Кроме того, к Мациевскому льнули все, кто с болью смотрел на правление Боны, фаворитов, Гамрата, чужеземцев, без любви к стране выжимающих её… Здесь, если совещаться было нельзя, погоревать открыто было можно.
А горевали тем больше, что будущее не обещало быть более ясным, потому что молодой король Сигизмунд Август, которого теперь должны были женить, был больше воспитанником королевы, чем короля, итальянцев, чем поляков, фрейлинам Боны, чем рыцарей из-под Обертина.
Многочисленный ряд комнат на первом этаже представлял жилище епископа Самуэля, когда внизу тиснулись двор и служба, как сельдь в бочке, живя, как в лагере.
Не было роскоши около епископа Самуэля, потому что он сам сокровищ не имел, не собирал их и не транжирил, но комнаты отличались серьёзной изысканностью большого вкуса.
Картины итальянской кисти, итальянский мрамор и бронза, фламандские гобелены, скульптуры из дерева украшали комнаты, которыми простой человек не очень восхищался, потому что особенно не блестели, но знатоку было там на что посмотреть.
Как раз наступал вечер и епископ Самуэль, возвратившись от короля, отдыхал у себя, призывая домашних и мягко давая им разные приказы.
Прекрасной, как душа Самуэля, была его наружность; панская без гордости, достойная без высокомерия, благородная без принуждения, милая для глаз, хоть об этом он не старался. Возраст не много её смог ослабить. Черты лица сохранялись тем мужественным спокойствием души, которое даёт покой совести и веру в цель жизни.
Мациевский видел её перед собой в службе костёла и края. Духовный сан к обоим его обязывал.
Сидя за столом, он вёл разговор с облокотившимся на него маршалком своего двора, когда гул в дальних покоях вынудил его прервать совещание.
Пришли вечерние гости, которых тут всегда хватало. Не бывало здесь толп, потому что не было застольев, забав и шума, но комнаты никогда не стояли пустыми.
В эти минуты прибыл Тарло, епископ Премышльский, а тут же за ним шёл жупник (урядник в солончаках) Северин Бонер, когда на лестнице светили Андрею из Горки, каштеляну Познаньскому, великорядцу Великопольскому.
Все они были ожидаемы, желанны.
Не хватало только в этот день гетмана Тарновского, который в силу своих срочных дел остался дома. Мациевский у порога приветствовал своих приятелей, к которым вскоре присоединилась и горстка менее громких, но не менее ему верных.
Видны были весёлые лица… но по этой умеренной, тихой весёлости можно было узнать людей, которые ни страдать крикливо, ни шумно развлекаться не умели.
Тарло начал поздравлять Мациевского с победой.

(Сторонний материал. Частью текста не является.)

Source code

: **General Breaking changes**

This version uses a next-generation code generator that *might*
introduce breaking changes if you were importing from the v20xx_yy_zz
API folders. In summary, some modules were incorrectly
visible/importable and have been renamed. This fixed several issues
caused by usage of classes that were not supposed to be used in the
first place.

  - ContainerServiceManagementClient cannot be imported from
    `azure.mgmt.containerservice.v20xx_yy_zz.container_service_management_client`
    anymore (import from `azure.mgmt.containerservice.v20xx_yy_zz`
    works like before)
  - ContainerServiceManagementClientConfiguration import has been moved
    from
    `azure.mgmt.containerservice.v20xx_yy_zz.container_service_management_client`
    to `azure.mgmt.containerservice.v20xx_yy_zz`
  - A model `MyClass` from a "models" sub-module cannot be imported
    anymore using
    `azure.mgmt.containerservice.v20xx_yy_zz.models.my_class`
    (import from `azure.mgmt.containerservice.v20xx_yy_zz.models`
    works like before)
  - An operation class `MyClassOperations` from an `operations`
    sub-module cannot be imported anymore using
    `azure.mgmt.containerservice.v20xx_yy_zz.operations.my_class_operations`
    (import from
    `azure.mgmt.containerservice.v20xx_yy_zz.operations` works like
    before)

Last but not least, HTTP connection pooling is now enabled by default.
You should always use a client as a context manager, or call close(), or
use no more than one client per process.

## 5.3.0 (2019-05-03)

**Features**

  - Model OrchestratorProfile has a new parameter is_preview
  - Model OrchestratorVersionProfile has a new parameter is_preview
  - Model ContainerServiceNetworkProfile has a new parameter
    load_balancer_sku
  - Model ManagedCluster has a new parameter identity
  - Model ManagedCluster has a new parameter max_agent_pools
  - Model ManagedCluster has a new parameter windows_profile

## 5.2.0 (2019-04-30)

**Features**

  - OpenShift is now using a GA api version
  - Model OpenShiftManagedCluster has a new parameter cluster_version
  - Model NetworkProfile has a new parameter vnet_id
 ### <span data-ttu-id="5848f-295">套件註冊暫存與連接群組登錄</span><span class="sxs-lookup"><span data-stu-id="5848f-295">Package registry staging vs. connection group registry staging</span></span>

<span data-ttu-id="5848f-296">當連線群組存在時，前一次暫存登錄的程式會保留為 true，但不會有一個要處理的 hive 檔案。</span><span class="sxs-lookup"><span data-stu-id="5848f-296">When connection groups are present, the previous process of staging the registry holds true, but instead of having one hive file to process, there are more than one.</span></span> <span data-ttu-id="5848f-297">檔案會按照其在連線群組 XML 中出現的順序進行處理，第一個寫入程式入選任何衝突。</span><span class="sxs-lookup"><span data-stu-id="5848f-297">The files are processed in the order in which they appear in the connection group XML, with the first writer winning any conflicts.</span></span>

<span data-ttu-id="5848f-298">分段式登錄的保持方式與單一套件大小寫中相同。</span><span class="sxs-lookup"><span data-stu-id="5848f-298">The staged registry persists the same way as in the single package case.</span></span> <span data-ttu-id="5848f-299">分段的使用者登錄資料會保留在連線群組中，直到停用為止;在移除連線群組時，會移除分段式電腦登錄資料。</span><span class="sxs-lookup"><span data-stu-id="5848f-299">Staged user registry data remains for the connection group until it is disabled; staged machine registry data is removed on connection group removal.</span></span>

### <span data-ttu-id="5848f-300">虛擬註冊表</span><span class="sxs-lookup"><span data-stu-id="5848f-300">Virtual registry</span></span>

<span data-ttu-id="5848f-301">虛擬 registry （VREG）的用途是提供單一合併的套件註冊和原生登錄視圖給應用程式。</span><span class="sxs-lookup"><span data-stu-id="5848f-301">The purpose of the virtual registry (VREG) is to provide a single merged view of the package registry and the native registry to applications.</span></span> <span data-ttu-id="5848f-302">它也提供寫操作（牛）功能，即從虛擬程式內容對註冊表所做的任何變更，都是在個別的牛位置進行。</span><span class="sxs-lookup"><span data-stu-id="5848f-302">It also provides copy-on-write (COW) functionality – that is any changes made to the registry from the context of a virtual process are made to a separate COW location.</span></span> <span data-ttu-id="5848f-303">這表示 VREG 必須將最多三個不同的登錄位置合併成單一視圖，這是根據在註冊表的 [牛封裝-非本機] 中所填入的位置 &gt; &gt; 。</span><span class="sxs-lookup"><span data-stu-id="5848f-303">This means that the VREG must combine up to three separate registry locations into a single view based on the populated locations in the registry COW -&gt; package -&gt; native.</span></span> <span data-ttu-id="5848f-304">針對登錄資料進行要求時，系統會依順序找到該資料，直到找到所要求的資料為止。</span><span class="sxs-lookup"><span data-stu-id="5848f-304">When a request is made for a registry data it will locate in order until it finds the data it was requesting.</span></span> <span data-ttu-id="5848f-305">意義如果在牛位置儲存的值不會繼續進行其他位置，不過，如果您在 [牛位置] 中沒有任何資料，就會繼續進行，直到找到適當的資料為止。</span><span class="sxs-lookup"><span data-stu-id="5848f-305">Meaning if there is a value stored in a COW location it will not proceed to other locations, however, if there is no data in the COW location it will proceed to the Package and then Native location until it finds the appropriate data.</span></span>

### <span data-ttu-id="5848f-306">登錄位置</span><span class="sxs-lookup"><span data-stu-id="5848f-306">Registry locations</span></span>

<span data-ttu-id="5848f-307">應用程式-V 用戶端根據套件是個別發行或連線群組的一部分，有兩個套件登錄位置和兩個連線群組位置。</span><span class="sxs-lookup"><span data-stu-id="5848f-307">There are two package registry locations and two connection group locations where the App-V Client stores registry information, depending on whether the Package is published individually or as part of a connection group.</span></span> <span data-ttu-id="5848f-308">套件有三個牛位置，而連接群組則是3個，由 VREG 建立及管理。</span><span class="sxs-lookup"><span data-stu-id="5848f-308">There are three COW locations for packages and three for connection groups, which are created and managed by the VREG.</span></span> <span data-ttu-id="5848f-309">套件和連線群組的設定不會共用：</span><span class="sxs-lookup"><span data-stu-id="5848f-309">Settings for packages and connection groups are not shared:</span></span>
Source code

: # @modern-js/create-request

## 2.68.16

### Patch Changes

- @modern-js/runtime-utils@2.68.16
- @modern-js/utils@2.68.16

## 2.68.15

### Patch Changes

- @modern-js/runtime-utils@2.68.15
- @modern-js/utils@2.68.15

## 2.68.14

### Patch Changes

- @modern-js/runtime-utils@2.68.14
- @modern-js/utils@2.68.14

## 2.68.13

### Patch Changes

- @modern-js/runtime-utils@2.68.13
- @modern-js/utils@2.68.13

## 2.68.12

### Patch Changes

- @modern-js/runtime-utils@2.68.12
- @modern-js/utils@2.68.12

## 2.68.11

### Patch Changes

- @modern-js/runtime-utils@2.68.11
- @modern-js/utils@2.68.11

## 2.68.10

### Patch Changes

– Вы преодолели эти нечистые силы, – сказал он. – Вы жените молодого короля, а благодаря этому, может, вызволите его из-под власти матери, отдалите от неё. Ей-Богу! – добавил он. – Что же это за время, что за наше положение, когда мы должны радоваться, что сына у матери вырвали?
– Ей-Богу! – прервал пан из Горки, муж очень рыцарского облика, который вместе с Тарновским завоевал лавры под Обертином. – Но дело еще не завершено…
– А! И далеко до конца! – сказал Мациевский, садясь сам, когда другие гости начали занимать свои обычные места. – Мне кажется, что этот брак, обещанный у колыбели, который давно был намечен, состоится, несмотря на сопротивление Боны… но какая судьба ждёт эту бедную молодую пани!
На этот грустный выкрик, который вырвался из уст епископа, отвечало молчание.
– Молодая, робкая, а что хуже, по-видимому, щуплая и слабая, – сказал Тарло, – как она одна тут сможет (тут он понизил голос) сопротивляться чудовищу?
– Припомните старые легенды, – произнёс Мациевский, – Бог охраняет невинных, а она имеет силу, которую разум не сможет оценить. Сколько же таких девиц, брошенных в жертву чудовищу, закрыли невидимые руки ангелов.
– Дай-то Боже! – вздохнул Тарло.
– Я короля не видел ещё, – отозвался пан Андрей с Горки, оборачиваясь к епископу, – каков он?
Мациевский долго не отвечал, словно ему тяжело было окрыть уста, лицо покрылось грустью.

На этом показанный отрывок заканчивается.